Na última década, esta é a palavra de ordem : Sustentabilidade.
Para todo e qualquer tema proposto, seja em que circunstância for, fica bem aflorar o conceito, nem que seja de uma forma absolutamente coloquial (quase sempre o é...)
O conceito é moderno no trato, e serve em todos os pés, ora é a sustentabilidade ambiental, ora é a sustentabilidade social e/ou cultural, ora é o Deus maior das nossas sociedades, a sustentabildade económica. Porque meus senhores, é isso e só isso que importa a quem governa. E não, não me estou a referir especificamente ao Zé, ao Manel ou ao Joaquim, estou-me a referir a eles todos juntinhos de mãos dadas.

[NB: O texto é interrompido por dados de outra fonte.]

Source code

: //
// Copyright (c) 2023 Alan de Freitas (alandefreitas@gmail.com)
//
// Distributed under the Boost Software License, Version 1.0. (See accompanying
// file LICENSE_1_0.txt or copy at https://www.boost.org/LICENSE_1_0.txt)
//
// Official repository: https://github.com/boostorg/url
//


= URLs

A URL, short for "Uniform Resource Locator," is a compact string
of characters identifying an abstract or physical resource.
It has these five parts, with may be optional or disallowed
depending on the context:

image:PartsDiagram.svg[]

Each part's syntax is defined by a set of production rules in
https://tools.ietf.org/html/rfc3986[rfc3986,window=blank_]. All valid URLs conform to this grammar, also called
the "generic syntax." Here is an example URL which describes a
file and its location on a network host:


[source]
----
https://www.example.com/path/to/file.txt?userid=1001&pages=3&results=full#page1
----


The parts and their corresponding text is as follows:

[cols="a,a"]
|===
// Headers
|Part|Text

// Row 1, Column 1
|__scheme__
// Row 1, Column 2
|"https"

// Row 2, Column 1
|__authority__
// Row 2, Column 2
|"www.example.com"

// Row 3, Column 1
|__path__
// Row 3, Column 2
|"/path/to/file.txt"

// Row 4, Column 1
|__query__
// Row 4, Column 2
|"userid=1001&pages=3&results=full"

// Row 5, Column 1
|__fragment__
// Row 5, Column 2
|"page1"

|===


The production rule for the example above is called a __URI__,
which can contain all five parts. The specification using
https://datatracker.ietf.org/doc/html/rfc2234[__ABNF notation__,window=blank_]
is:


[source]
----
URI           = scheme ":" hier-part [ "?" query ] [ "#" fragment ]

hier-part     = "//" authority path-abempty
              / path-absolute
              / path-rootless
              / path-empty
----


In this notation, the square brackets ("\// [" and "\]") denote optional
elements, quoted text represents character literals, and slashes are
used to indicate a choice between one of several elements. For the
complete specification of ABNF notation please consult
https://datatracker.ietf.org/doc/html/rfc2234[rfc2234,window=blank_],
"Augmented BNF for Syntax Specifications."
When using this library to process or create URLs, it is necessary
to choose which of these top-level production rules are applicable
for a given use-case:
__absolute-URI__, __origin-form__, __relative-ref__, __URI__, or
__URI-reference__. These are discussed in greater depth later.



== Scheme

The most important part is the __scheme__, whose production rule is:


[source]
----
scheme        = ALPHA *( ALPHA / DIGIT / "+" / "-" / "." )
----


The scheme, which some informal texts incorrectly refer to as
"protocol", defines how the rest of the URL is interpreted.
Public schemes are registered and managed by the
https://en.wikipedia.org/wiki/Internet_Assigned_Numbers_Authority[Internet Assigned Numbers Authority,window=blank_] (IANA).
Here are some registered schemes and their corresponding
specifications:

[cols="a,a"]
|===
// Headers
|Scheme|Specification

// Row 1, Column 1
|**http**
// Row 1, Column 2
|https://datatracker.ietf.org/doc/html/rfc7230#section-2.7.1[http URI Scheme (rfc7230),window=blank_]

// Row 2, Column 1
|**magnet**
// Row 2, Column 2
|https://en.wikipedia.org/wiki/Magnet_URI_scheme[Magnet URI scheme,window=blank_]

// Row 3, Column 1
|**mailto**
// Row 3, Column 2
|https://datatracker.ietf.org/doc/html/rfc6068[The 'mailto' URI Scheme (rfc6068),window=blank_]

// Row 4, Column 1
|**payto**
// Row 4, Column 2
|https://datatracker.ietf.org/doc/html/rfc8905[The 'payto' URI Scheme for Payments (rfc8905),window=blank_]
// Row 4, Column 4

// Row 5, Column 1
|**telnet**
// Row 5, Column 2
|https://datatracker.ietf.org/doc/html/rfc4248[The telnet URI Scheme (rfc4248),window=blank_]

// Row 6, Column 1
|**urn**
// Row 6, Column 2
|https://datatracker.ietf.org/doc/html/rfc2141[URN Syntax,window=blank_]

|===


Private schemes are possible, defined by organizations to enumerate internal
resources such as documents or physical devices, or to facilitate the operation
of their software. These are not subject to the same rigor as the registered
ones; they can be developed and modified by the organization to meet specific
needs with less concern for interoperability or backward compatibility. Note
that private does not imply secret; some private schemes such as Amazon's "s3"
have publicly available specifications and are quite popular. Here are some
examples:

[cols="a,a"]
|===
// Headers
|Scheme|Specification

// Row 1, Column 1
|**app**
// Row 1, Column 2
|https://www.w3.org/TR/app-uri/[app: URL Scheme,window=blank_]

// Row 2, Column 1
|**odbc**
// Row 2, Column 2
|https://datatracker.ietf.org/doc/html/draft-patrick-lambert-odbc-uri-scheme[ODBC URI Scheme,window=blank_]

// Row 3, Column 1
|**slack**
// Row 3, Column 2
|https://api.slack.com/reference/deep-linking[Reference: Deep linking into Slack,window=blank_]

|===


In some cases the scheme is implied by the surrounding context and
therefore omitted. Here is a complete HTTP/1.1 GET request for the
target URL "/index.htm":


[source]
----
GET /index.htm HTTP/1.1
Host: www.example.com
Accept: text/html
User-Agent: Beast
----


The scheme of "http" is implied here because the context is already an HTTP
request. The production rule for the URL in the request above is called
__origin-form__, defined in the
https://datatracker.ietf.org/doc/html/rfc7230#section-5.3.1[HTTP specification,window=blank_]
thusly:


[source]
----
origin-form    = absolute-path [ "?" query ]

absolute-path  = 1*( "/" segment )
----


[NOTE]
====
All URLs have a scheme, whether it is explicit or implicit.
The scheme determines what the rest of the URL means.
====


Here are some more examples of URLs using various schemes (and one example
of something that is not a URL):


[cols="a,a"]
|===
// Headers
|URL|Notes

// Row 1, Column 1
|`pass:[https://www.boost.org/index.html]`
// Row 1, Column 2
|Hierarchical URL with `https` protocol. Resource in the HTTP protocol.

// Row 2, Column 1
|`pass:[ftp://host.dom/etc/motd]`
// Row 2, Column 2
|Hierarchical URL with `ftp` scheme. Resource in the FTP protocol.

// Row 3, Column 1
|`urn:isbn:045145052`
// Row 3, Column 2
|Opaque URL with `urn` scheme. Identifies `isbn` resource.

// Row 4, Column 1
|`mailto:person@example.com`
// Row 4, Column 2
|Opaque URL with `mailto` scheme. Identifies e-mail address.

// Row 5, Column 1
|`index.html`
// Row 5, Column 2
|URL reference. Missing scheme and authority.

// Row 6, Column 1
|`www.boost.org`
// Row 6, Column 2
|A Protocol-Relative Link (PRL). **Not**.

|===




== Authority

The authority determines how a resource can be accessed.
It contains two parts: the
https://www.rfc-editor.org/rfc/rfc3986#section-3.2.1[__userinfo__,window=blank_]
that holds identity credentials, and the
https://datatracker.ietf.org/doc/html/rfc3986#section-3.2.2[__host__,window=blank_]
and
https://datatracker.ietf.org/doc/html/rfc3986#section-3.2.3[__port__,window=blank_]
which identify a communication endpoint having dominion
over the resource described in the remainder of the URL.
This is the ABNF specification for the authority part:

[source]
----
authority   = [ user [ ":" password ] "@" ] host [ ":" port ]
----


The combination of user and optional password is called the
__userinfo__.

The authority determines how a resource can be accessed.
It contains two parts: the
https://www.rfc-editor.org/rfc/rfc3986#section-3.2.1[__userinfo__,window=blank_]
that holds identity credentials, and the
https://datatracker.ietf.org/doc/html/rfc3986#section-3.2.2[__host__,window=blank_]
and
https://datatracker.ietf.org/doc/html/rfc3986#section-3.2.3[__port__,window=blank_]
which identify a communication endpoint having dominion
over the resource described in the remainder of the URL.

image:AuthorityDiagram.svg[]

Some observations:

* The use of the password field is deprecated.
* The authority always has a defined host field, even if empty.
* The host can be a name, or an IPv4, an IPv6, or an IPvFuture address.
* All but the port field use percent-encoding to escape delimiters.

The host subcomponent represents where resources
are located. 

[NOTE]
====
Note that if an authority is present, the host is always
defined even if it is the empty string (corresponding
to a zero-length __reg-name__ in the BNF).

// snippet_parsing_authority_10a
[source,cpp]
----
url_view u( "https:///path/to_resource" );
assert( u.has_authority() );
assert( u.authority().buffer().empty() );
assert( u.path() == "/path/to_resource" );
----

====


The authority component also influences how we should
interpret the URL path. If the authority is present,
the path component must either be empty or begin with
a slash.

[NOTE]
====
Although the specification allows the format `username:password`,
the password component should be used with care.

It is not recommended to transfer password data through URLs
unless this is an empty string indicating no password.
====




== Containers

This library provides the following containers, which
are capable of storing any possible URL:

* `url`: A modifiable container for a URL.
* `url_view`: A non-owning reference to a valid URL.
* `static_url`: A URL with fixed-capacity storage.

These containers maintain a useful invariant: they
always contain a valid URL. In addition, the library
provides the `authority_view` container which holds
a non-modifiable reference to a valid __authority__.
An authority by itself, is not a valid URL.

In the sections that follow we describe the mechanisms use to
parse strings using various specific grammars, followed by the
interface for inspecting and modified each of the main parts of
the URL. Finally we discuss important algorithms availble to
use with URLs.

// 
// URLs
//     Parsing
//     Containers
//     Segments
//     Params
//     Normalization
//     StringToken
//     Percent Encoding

No inicio da semana, se não estou em erro, foi anunciado o fecho definitivo de um grande número de escolas. Não quero aqui entrar em discussões sobre se é ou não viável essas escolas estarem a funcionar com tão poucos alunos, deixo isso para outros, mas quero tentar perceber como é que se pode falar e embandeirar em arco sobre a identidade de um país e blá blá blá, quando nos vão decepando aos poucos as raízes? Esta coisa toda da globalização faz-me assim uma espécie de urticaria, isto de o mundo ser uma aldeia global em que todos falamos a mesma língua, e afinamos sob o mesmo diapasão provoca em mim um involuntário torcer de nariz.

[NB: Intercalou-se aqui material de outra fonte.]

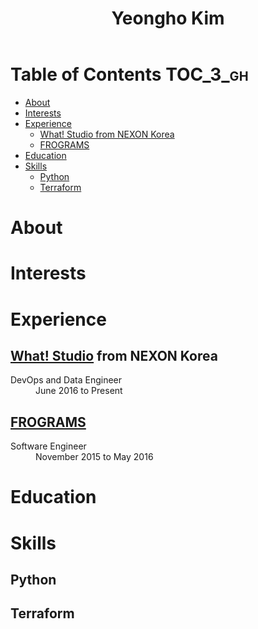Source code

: #+TITLE: Yeongho Kim

* Table of Contents :TOC_3_gh:
- [[#about][About]]
- [[#interests][Interests]]
- [[#experience][Experience]]
  - [[#what-studio-from-nexon-korea][What! Studio from NEXON Korea]]
  - [[#frograms][FROGRAMS]]
- [[#education][Education]]
- [[#skills][Skills]]
  - [[#python][Python]]
  - [[#terraform][Terraform]]

* About
* Interests
* Experience
** [[http://what.studio][What! Studio]] from NEXON Korea
- DevOps and Data Engineer :: June 2016 to Present


** [[http://frograms.com][FROGRAMS]]
- Software Engineer :: November 2015 to May 2016

* Education
* Skills
** Python
** Terraform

É provável que eu esteja errada, não digo que não! Mas também não abdico dos meus ideais idealistas (a redundância é propositada), pra mim o que está certo é as nossas crianças crescerem felizes e enraizadas, aprenderem os sotaques vernáculos da região onde vivem, puderem sair da cama a horas decentes, serem senhores dos seus pequenos reinos. E, acredito que os nossos governantes deveriam proporcionar-lhes isso, ainda que fosse a troco de mais um punhado de euros em professores e auxiliares, ao invés de os arrancarem da cama e da família de madrugada, para os despejarem em ambientes estranhos logo numa idade tão tenra.
Não precisamos de submarinos nem blindados. As invasões territoriais não se aplicam a este canteiro. Isto só dá trabalho, e pelo que vemos amiúde, é insustentável.